[Task item] Read the listing and extract each line that includes the word "الأولى".

[Records to use]
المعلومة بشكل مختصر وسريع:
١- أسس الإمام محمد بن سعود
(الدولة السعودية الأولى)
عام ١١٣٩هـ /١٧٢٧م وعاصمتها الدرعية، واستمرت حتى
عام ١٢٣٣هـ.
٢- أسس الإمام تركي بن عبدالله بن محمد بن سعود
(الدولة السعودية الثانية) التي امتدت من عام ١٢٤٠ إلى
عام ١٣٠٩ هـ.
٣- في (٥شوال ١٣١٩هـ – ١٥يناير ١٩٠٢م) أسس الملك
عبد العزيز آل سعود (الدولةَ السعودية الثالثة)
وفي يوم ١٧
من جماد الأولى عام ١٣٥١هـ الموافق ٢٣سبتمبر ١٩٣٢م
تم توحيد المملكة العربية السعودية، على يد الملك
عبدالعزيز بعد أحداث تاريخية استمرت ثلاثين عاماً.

[Output of the exercise]
(الدولة السعودية الأولى)
من جماد الأولى عام ١٣٥١هـ الموافق ٢٣سبتمبر ١٩٣٢م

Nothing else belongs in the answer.